(Records from a data collection)
——————————

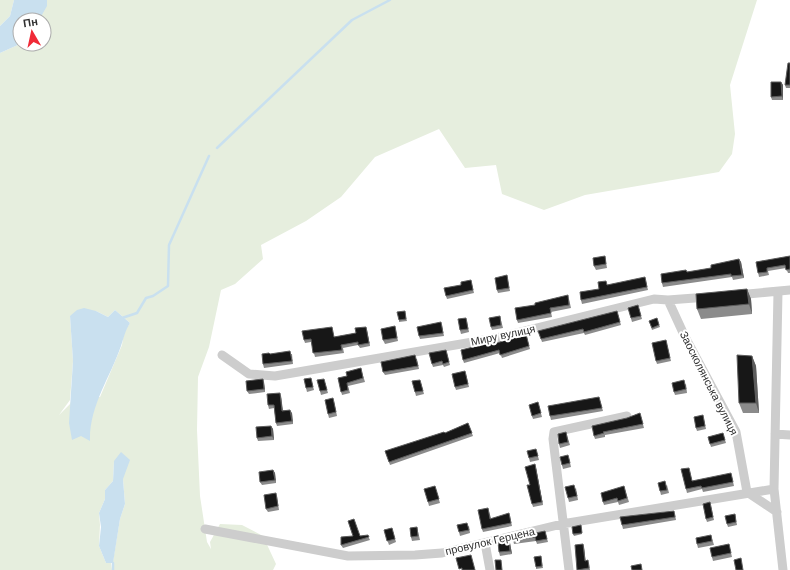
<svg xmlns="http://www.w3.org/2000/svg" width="790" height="570" font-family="Helvetica,sans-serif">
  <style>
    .green { fill: #e6eede; fill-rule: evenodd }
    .water { fill: #c9e0ef }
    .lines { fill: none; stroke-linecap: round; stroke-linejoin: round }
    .stream { stroke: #c9e0ef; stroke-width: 2.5 }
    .minor { stroke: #cdcdcd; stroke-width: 9 }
    .wall { fill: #8b8b8b }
    .shaded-wall { fill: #5d5d5d }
    .building { fill: #171717; stroke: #5d5d5d }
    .labels { text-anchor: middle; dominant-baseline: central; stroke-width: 4; stroke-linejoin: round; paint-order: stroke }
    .street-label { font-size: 11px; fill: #303030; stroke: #fff }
  </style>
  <rect width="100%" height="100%" fill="#fff"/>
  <!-- green -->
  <path class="green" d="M 0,0 L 14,0 L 10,16 L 0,26 Z
    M 47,0 L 757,0 L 730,85 L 735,134 L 732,154 L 719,172 L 585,195 L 544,210 L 502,194 L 496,165 L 465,168 L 439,129 L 375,157 L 341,197 L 306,221 L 261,245 L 263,259 L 235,284 L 221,290 L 209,347 L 198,377 L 197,430 L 200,496 L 207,542 L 211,549 L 210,542 L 220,524 L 242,525 L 263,536 L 276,564 L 273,570 L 114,570 L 113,561 L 120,519 L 125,504 L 123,479 L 114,461 L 113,481 L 105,490 L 105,499 L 99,513 L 100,525 L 99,546 L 106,563 L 111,563 L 112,570 L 0,570 L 0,53 L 20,44 L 44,44 L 44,20 L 38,20 ZM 115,310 L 130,323 L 124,332 L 122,345 L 100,397 L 72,399 L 70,404 L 59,415 L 70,400 L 73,361 L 70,316 L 96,311 L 108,317 Z"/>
  <!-- water -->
  <path class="water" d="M 14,0 L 47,0 L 47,6 L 39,20 L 20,20 L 20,44 L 0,53 L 0,26 L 10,16 Z
    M 84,308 L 96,311 L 108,317 L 115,310 L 130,323 C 125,331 124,337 121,346 C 110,378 89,406 90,441 L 81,436 L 72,440 L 69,423 L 73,361 L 70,316 L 77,310 Z
    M 121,452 L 130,460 L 123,479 L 125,504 L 120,519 L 113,563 L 106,563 L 99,546 L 101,527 L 99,513 L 105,499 L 105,490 L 113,481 L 114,461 Z"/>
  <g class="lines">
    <!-- stream -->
    <path class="stream" d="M 217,148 L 352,20 L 390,0
      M 122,318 L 137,313 L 146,298 L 153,296 L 168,286 L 169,245 L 209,156
      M 113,563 L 113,570"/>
    <!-- minor -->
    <path class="minor" d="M 778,292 L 774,489 L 783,570
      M 737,295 L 790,290
      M 668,300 L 685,337 L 736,432 L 747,492 L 777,512
      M 222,355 L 249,374 L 275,376 L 496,338 L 654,299 L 668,300 L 708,297
      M 775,434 L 790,435
      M 205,529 L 348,556 L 415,555 L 442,553 L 562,524 L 774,489
      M 485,543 L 490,570
      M 569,570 L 553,439 L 554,432 L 627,416"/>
  </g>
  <!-- wall -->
  <path class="wall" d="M 790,63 L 790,88 L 786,88 L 785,85 Z
    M 781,82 L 783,85 L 783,100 L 772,100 L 771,97 Z
    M 605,256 L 607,268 L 596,270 L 594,266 Z
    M 790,256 L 790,273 L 788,273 L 786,268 L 768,271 L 769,275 L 759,277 L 756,262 Z
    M 739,259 L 741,262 L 744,278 L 733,280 L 732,277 L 663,287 L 662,283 L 687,272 L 711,268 Z
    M 507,275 L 510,291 L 498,293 L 497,290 Z
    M 471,280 L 474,293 L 447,299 L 446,296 L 461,285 Z
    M 646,281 L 648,290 L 582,304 L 581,300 L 599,289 L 608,285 Z
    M 747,289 L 751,299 L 752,314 L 701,319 L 697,309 Z
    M 569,299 L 571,308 L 551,312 L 552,317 L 518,323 L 517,320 L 535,305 Z
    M 638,305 L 642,319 L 632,322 L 628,308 Z
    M 617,311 L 621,325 L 585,335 L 584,333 L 542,342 L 541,339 Z
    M 405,313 L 407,321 L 399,322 L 399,320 Z
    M 500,316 L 503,328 L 492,330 L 491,327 Z
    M 657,318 L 660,327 L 652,330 L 649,321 Z
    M 467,321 L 469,332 L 461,334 L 460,330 Z
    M 442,325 L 444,336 L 420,339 L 419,336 Z
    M 332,327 L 334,337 L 356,333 L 366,327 L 370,346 L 360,348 L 358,345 L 343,348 L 344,353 L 315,357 L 311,342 L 305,343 L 304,340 Z
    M 396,330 L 398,341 L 385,344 L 383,340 Z
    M 526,334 L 530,349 L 502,358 L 500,353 L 464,363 L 463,360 L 490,345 Z
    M 666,340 L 671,361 L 657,364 L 656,361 Z
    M 269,353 L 270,354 L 292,354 L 293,364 L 264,368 L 263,364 Z
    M 447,353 L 450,365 L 444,367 L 443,365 L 433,367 L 432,364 Z
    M 752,356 L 756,366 L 759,413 L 743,413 L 739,403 Z
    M 417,359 L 419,369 L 385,375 L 383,372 Z
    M 362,372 L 365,382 L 348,386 L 350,393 L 342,395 L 338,378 Z
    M 466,374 L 469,387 L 456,390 L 455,387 Z
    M 311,378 L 314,390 L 307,392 L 306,388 Z
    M 324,379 L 328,393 L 321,395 L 320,391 Z
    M 264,382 L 265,392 L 249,394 L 247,391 Z
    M 421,383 L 424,394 L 416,396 L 415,392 Z
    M 686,384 L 687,393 L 675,395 L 674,392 Z
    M 281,396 L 283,410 L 292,413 L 293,424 L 277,426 L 276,423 L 274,408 L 269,409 L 268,405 Z
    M 599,397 L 603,411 L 551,420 L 550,416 Z
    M 334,401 L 337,416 L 329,418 L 328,414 Z
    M 539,406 L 542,417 L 533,419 L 532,416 Z
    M 640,413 L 644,428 L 605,435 L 605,437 L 595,439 L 594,436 L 627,418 Z
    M 704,419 L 706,429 L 697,431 L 696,428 Z
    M 468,423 L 473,436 L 390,465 L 385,451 L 445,433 Z
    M 271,426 L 273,429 L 274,440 L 258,441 L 257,438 Z
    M 566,432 L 570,445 L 560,448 L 559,444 Z
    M 723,433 L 726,443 L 711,447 L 708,437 Z
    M 536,449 L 539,460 L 530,462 L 529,458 Z
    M 569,458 L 571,467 L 563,469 L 562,465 Z
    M 536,468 L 543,505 L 533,507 L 527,485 L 530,485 Z
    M 273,470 L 275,473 L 276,483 L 262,485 L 260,482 Z
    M 690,471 L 692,481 L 732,477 L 734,486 L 703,492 L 702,489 L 687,493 L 686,489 Z
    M 667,485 L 669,493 L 661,495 L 660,491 Z
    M 435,486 L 440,503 L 429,506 L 428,502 Z
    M 624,486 L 629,502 L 619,505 L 618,502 L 604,505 L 603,502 Z
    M 576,488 L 578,500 L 569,502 L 568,498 Z
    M 277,496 L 279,510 L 268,512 L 266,509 Z
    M 711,506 L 714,520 L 707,522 L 706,519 Z
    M 488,508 L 491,518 L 510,516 L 512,526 L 483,532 L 482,529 Z
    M 675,514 L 676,520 L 623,529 L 622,525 Z
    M 735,514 L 737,525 L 728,527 L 727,524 Z
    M 581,525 L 582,534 L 574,536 L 573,534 Z
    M 469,526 L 470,533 L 460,536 L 459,532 Z
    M 417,527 L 420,540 L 412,541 L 411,537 Z
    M 392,528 L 396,542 L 389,545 L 384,530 Z
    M 545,531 L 548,542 L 537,544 L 536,541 L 514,544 L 513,540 Z
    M 711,535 L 714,545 L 698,548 L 697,544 Z
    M 360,536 L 369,538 L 370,540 L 343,548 L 341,545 Z
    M 509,539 L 510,543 L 512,554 L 500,556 L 499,552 Z
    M 583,544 L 584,547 L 585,561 L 589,563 L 590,570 L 577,570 Z
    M 729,544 L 732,557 L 713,561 L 712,557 Z
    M 541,556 L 543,568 L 536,569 L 536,567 Z"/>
  <!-- shaded-wall -->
  <path class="shaded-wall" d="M 781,82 L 783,85 L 783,100 L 782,96 Z
    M 739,259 L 741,262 L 744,278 L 742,275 Z
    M 747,289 L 751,299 L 752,314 L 749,304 Z
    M 366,327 L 367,330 L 370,346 L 369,343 Z
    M 752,356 L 756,366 L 759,413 L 756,403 Z
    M 263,379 L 264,382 L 265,392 L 264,389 Z
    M 280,393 L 281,396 L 283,414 L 282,411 Z
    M 290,410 L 292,413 L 293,424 L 292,421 Z
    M 271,426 L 273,429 L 274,440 L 272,436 Z
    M 535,464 L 536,468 L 543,505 L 542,502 Z
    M 273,470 L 275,473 L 276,483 L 275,480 Z
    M 509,539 L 510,543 L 512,554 L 510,551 Z
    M 583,544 L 584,547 L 586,564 L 585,561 Z"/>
  <!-- building -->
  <path class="building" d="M 788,63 L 790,63 L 790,85 L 785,85 Z
    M 771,82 L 781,82 L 782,96 L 771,97 Z
    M 605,256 L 606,264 L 594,266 L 593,258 Z
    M 790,256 L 790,269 L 786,270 L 785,265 L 767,268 L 767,272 L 758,273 L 756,262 Z
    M 739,259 L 742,275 L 731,276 L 731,274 L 662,283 L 661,274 L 686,270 L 687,272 L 711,268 L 711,265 Z
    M 507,275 L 509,288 L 497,290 L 495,278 Z
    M 645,277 L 647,287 L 581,300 L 580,292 L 599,289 L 598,282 L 606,281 L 607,285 Z
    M 471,280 L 473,290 L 446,296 L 444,288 L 461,285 L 461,282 Z
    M 747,289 L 749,304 L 697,309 L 696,294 Z
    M 568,295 L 569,305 L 550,308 L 551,313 L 517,320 L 515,308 L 535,305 L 535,303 Z
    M 638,305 L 641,316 L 631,318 L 628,308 Z
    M 405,311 L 406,319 L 399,320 L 397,312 Z
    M 617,311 L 620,322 L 584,332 L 583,329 L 541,339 L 538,331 Z
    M 500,316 L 501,325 L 491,327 L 489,318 Z
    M 466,318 L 468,329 L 460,330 L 458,319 Z
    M 657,318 L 659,325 L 652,328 L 649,321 Z
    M 441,322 L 443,333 L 419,336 L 417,327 Z
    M 395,326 L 397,338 L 383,340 L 381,329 Z
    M 332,327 L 334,337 L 356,333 L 355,328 L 366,327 L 369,343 L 358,345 L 358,342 L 341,345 L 342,350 L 313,353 L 311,339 L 304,340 L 302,331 Z
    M 526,334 L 529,346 L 500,355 L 499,350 L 463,360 L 461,350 L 489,343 L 490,345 Z
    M 666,340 L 670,358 L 656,361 L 652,343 Z
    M 446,350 L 449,362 L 443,364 L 442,361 L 432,364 L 429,353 Z
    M 290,351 L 292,361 L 263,364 L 262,354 L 269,353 L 270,354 Z
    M 415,355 L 418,366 L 383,372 L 381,362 Z
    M 737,355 L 752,356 L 756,403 L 739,403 Z
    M 361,368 L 363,378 L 347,383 L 348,390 L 341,392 L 338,378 L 347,376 L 346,372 Z
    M 465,371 L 468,384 L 455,387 L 452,374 Z
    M 311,378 L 313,387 L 306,388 L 304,379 Z
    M 263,379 L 264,389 L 247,391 L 246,381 Z
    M 324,379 L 327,390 L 320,391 L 317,380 Z
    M 420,380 L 423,391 L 415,392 L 412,381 Z
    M 684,380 L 686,389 L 674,392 L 672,383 Z
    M 280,393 L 282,411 L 290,410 L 292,421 L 276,423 L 274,405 L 268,405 L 267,394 Z
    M 599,397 L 602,408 L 550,416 L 548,406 Z
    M 333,398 L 336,412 L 328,414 L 325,400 Z
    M 538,402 L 541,413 L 532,416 L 529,405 Z
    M 640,413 L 643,424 L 603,432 L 604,433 L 594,436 L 592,426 L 627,418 Z
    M 703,415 L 705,426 L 696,428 L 694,417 Z
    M 468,423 L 472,433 L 389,462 L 385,451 L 444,432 L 445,433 Z
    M 271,426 L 272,436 L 257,438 L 256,427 Z
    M 566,432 L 568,442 L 559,444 L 558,434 Z
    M 723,433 L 725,440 L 710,444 L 708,437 Z
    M 536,449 L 538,456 L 529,458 L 527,451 Z
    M 568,455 L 570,463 L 562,465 L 560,457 Z
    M 535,464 L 542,502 L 532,504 L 527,485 L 530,485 L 525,467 Z
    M 689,468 L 692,481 L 731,473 L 733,482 L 702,488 L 701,486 L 686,489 L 681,469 Z
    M 273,470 L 275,480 L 260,482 L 259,472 Z
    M 665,481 L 667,490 L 660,491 L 658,483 Z
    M 574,485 L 577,496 L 568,498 L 565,487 Z
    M 435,486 L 439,499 L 428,502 L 424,489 Z
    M 624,486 L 627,498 L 618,501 L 617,498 L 603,502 L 601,493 Z
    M 276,493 L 278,506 L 266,509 L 264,495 Z
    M 710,502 L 713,517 L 706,519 L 703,504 Z
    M 488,508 L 490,519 L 509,513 L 511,523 L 482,529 L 478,510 Z
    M 674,511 L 675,517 L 622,525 L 620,517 Z
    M 735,514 L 736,522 L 727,524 L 725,516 Z
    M 354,519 L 360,536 L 368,535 L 369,537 L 341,545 L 341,537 L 353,536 L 348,521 Z
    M 467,523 L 469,530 L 459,532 L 457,525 Z
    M 581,525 L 582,533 L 573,534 L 572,527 Z
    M 417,527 L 418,536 L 411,537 L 410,528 Z
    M 392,528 L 395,539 L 387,541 L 384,530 Z
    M 545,531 L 547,539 L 536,541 L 535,537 L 513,540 L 512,538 Z
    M 711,535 L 712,541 L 697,544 L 696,538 Z
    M 509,539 L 510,551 L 499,552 L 498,542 Z
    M 583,544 L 585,561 L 588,560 L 589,568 L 577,570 L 575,545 Z
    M 729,544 L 731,553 L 712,557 L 710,548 Z
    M 471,555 L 475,570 L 462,570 L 462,568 L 459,569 L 456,558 Z
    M 541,556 L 542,566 L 536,567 L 534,557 Z
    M 741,558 L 743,570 L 736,570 L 734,560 Z
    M 495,560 L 501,560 L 502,570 L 496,570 Z
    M 641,564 L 642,570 L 632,570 L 631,566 Z"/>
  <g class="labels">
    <!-- street labels -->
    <g class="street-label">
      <text transform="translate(503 335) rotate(-12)">Миру вулиця</text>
      <text transform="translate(709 383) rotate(63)">Заосколянська вулиця</text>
      <text transform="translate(490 541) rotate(-13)">провулок Герцена</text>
    </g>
  </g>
  <!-- north arrow -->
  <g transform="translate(32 32) rotate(351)"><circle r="19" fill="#ffffff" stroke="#acacac"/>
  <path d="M0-3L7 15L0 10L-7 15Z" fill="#f02a37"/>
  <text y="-6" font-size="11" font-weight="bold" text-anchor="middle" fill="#303030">Пн</text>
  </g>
</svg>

——————————

▶ [Problem requirements]: The lines to copy run from the one containing "M 741,558 L 743,570 L 736,570 L 734,560 Z" through the last line above. Copy them exactly and include nothing else.

▶ [Finished exercise]:
    M 741,558 L 743,570 L 736,570 L 734,560 Z
    M 495,560 L 501,560 L 502,570 L 496,570 Z
    M 641,564 L 642,570 L 632,570 L 631,566 Z"/>
  <g class="labels">
    <!-- street labels -->
    <g class="street-label">
      <text transform="translate(503 335) rotate(-12)">Миру вулиця</text>
      <text transform="translate(709 383) rotate(63)">Заосколянська вулиця</text>
      <text transform="translate(490 541) rotate(-13)">провулок Герцена</text>
    </g>
  </g>
  <!-- north arrow -->
  <g transform="translate(32 32) rotate(351)"><circle r="19" fill="#ffffff" stroke="#acacac"/>
  <path d="M0-3L7 15L0 10L-7 15Z" fill="#f02a37"/>
  <text y="-6" font-size="11" font-weight="bold" text-anchor="middle" fill="#303030">Пн</text>
  </g>
</svg>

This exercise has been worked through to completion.